Action item = A faithful copy of the whole listing is required, with nothing left out.

Records shown =

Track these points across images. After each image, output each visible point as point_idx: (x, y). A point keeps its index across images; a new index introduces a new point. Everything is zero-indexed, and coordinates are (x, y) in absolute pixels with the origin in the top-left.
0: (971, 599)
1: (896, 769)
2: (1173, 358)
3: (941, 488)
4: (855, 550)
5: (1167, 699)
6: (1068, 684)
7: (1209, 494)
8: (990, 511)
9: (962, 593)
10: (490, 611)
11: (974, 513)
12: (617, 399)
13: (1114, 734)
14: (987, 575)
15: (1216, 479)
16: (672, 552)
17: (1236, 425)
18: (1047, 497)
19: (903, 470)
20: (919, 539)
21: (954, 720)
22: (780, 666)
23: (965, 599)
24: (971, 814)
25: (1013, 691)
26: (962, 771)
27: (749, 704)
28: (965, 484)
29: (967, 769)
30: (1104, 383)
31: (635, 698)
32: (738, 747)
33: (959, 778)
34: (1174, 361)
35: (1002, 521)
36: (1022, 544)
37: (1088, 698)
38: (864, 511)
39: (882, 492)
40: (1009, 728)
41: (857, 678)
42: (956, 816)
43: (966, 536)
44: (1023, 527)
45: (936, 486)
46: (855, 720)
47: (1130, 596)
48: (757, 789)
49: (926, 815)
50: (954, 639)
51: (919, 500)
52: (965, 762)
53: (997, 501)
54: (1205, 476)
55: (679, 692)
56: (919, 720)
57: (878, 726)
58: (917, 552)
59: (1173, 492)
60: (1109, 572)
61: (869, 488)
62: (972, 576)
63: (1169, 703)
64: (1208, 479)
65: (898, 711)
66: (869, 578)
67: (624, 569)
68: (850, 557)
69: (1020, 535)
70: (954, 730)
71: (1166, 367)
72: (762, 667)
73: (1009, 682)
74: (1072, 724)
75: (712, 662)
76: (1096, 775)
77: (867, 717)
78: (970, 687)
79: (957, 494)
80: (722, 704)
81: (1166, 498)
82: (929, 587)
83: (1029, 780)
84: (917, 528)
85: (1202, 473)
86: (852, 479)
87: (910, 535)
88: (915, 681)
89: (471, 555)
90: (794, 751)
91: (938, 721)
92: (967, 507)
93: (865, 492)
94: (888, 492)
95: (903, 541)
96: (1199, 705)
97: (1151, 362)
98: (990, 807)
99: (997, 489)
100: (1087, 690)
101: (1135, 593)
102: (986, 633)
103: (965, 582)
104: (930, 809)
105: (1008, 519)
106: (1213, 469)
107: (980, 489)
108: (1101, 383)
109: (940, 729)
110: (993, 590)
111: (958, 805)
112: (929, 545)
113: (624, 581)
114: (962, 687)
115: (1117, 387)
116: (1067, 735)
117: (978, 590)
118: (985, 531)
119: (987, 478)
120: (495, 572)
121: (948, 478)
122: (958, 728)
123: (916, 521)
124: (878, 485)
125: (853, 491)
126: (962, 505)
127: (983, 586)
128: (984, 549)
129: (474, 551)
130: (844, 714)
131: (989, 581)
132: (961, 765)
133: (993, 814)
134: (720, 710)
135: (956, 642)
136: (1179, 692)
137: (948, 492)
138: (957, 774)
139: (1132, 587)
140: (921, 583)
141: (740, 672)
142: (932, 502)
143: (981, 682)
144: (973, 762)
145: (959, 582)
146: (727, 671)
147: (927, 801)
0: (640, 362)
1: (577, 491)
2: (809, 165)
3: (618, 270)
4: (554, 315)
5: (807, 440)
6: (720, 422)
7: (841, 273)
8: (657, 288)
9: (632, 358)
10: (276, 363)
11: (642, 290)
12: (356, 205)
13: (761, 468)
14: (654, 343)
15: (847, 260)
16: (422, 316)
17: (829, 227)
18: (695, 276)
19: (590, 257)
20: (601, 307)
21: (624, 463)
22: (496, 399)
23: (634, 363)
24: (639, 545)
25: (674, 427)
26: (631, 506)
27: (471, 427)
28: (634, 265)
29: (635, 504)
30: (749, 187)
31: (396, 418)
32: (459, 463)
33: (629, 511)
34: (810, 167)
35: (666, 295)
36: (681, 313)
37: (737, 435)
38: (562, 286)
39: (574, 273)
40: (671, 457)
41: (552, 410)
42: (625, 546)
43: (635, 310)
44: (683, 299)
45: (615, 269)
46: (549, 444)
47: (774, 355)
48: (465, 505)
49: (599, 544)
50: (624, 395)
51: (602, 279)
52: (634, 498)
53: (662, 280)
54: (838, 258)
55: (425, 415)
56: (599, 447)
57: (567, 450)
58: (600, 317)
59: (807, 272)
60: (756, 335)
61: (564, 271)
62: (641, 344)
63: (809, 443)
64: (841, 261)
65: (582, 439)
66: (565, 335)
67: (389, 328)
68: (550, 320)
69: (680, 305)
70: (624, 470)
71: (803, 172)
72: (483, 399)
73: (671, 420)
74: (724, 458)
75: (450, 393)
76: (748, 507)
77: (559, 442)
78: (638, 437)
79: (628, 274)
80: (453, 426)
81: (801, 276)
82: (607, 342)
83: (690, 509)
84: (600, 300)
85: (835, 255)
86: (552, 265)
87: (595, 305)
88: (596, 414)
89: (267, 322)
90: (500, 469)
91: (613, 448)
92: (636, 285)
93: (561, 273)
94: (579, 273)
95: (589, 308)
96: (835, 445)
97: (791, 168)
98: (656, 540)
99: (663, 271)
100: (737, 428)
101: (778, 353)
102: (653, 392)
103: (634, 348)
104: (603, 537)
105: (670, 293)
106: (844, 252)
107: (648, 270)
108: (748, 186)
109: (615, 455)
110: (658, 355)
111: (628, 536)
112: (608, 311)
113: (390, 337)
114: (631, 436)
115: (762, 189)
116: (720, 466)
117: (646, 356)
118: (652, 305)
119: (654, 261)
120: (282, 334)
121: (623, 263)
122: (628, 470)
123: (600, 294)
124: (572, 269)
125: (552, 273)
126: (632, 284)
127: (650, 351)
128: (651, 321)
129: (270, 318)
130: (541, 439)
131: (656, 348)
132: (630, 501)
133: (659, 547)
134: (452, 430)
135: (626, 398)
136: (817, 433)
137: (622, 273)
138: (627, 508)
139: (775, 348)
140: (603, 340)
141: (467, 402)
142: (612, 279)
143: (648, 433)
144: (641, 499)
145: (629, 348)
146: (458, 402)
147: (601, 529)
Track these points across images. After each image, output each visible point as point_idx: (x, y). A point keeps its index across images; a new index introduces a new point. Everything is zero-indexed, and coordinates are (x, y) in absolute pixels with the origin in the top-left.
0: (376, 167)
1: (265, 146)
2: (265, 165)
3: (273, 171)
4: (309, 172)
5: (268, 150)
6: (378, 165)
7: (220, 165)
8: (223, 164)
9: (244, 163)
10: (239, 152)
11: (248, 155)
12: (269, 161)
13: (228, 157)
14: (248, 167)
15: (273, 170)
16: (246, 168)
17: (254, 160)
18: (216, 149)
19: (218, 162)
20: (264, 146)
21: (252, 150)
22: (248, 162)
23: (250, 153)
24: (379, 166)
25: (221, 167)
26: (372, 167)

Reply =
Track these points across images. After each image, output each visible point as point_idx: (x, y). A point keeps its index across images; a new index introduces a new point. Everything is zero-indexed, and coordinates are (x, y) in absolute pixels with the origin in the top-left.
0: (971, 599)
1: (896, 769)
2: (1173, 358)
3: (941, 488)
4: (855, 550)
5: (1167, 699)
6: (1068, 684)
7: (1209, 494)
8: (990, 511)
9: (962, 593)
10: (490, 611)
11: (974, 513)
12: (617, 399)
13: (1114, 734)
14: (987, 575)
15: (1216, 479)
16: (672, 552)
17: (1236, 425)
18: (1047, 497)
19: (903, 470)
20: (919, 539)
21: (954, 720)
22: (780, 666)
23: (965, 599)
24: (971, 814)
25: (1013, 691)
26: (962, 771)
27: (749, 704)
28: (965, 484)
29: (967, 769)
30: (1104, 383)
31: (635, 698)
32: (738, 747)
33: (959, 778)
34: (1174, 361)
35: (1002, 521)
36: (1022, 544)
37: (1088, 698)
38: (864, 511)
39: (882, 492)
40: (1009, 728)
41: (857, 678)
42: (956, 816)
43: (966, 536)
44: (1023, 527)
45: (936, 486)
46: (855, 720)
47: (1130, 596)
48: (757, 789)
49: (926, 815)
50: (954, 639)
51: (919, 500)
52: (965, 762)
53: (997, 501)
54: (1205, 476)
55: (679, 692)
56: (919, 720)
57: (878, 726)
58: (917, 552)
59: (1173, 492)
60: (1109, 572)
61: (869, 488)
62: (972, 576)
63: (1169, 703)
64: (1208, 479)
65: (898, 711)
66: (869, 578)
67: (624, 569)
68: (850, 557)
69: (1020, 535)
70: (954, 730)
71: (1166, 367)
72: (762, 667)
73: (1009, 682)
74: (1072, 724)
75: (712, 662)
76: (1096, 775)
77: (867, 717)
78: (970, 687)
79: (957, 494)
80: (722, 704)
81: (1166, 498)
82: (929, 587)
83: (1029, 780)
84: (917, 528)
85: (1202, 473)
86: (852, 479)
87: (910, 535)
88: (915, 681)
89: (471, 555)
90: (794, 751)
91: (938, 721)
92: (967, 507)
93: (865, 492)
94: (888, 492)
95: (903, 541)
96: (1199, 705)
97: (1151, 362)
98: (990, 807)
99: (997, 489)
100: (1087, 690)
101: (1135, 593)
102: (986, 633)
103: (965, 582)
104: (930, 809)
105: (1008, 519)
106: (1213, 469)
107: (980, 489)
108: (1101, 383)
109: (940, 729)
110: (993, 590)
111: (958, 805)
112: (929, 545)
113: (624, 581)
114: (962, 687)
115: (1117, 387)
116: (1067, 735)
117: (978, 590)
118: (985, 531)
119: (987, 478)
120: (495, 572)
121: (948, 478)
122: (958, 728)
123: (916, 521)
124: (878, 485)
125: (853, 491)
126: (962, 505)
127: (983, 586)
128: (984, 549)
129: (474, 551)
130: (844, 714)
131: (989, 581)
132: (961, 765)
133: (993, 814)
134: (720, 710)
135: (956, 642)
136: (1179, 692)
137: (948, 492)
138: (957, 774)
139: (1132, 587)
140: (921, 583)
141: (740, 672)
142: (932, 502)
143: (981, 682)
144: (973, 762)
145: (959, 582)
146: (727, 671)
147: (927, 801)
0: (640, 362)
1: (577, 491)
2: (809, 165)
3: (618, 270)
4: (554, 315)
5: (807, 440)
6: (720, 422)
7: (841, 273)
8: (657, 288)
9: (632, 358)
10: (276, 363)
11: (642, 290)
12: (356, 205)
13: (761, 468)
14: (654, 343)
15: (847, 260)
16: (422, 316)
17: (829, 227)
18: (695, 276)
19: (590, 257)
20: (601, 307)
21: (624, 463)
22: (496, 399)
23: (634, 363)
24: (639, 545)
25: (674, 427)
26: (631, 506)
27: (471, 427)
28: (634, 265)
29: (635, 504)
30: (749, 187)
31: (396, 418)
32: (459, 463)
33: (629, 511)
34: (810, 167)
35: (666, 295)
36: (681, 313)
37: (737, 435)
38: (562, 286)
39: (574, 273)
40: (671, 457)
41: (552, 410)
42: (625, 546)
43: (635, 310)
44: (683, 299)
45: (615, 269)
46: (549, 444)
47: (774, 355)
48: (465, 505)
49: (599, 544)
50: (624, 395)
51: (602, 279)
52: (634, 498)
53: (662, 280)
54: (838, 258)
55: (425, 415)
56: (599, 447)
57: (567, 450)
58: (600, 317)
59: (807, 272)
60: (756, 335)
61: (564, 271)
62: (641, 344)
63: (809, 443)
64: (841, 261)
65: (582, 439)
66: (565, 335)
67: (389, 328)
68: (550, 320)
69: (680, 305)
70: (624, 470)
71: (803, 172)
72: (483, 399)
73: (671, 420)
74: (724, 458)
75: (450, 393)
76: (748, 507)
77: (559, 442)
78: (638, 437)
79: (628, 274)
80: (453, 426)
81: (801, 276)
82: (607, 342)
83: (690, 509)
84: (600, 300)
85: (835, 255)
86: (552, 265)
87: (595, 305)
88: (596, 414)
89: (267, 322)
90: (500, 469)
91: (613, 448)
92: (636, 285)
93: (561, 273)
94: (579, 273)
95: (589, 308)
96: (835, 445)
97: (791, 168)
98: (656, 540)
99: (663, 271)
100: (737, 428)
101: (778, 353)
102: (653, 392)
103: (634, 348)
104: (603, 537)
105: (670, 293)
106: (844, 252)
107: (648, 270)
108: (748, 186)
109: (615, 455)
110: (658, 355)
111: (628, 536)
112: (608, 311)
113: (390, 337)
114: (631, 436)
115: (762, 189)
116: (720, 466)
117: (646, 356)
118: (652, 305)
119: (654, 261)
120: (282, 334)
121: (623, 263)
122: (628, 470)
123: (600, 294)
124: (572, 269)
125: (552, 273)
126: (632, 284)
127: (650, 351)
128: (651, 321)
129: (270, 318)
130: (541, 439)
131: (656, 348)
132: (630, 501)
133: (659, 547)
134: (452, 430)
135: (626, 398)
136: (817, 433)
137: (622, 273)
138: (627, 508)
139: (775, 348)
140: (603, 340)
141: (467, 402)
142: (612, 279)
143: (648, 433)
144: (641, 499)
145: (629, 348)
146: (458, 402)
147: (601, 529)
Track these points across images. After each image, output each visible point as point_idx: (x, y). A point keeps its index across images; a new index introduces a new point. Everything is zero-indexed, and coordinates are (x, y) in absolute pixels with the origin in the top-left.
0: (376, 167)
1: (265, 146)
2: (265, 165)
3: (273, 171)
4: (309, 172)
5: (268, 150)
6: (378, 165)
7: (220, 165)
8: (223, 164)
9: (244, 163)
10: (239, 152)
11: (248, 155)
12: (269, 161)
13: (228, 157)
14: (248, 167)
15: (273, 170)
16: (246, 168)
17: (254, 160)
18: (216, 149)
19: (218, 162)
20: (264, 146)
21: (252, 150)
22: (248, 162)
23: (250, 153)
24: (379, 166)
25: (221, 167)
26: (372, 167)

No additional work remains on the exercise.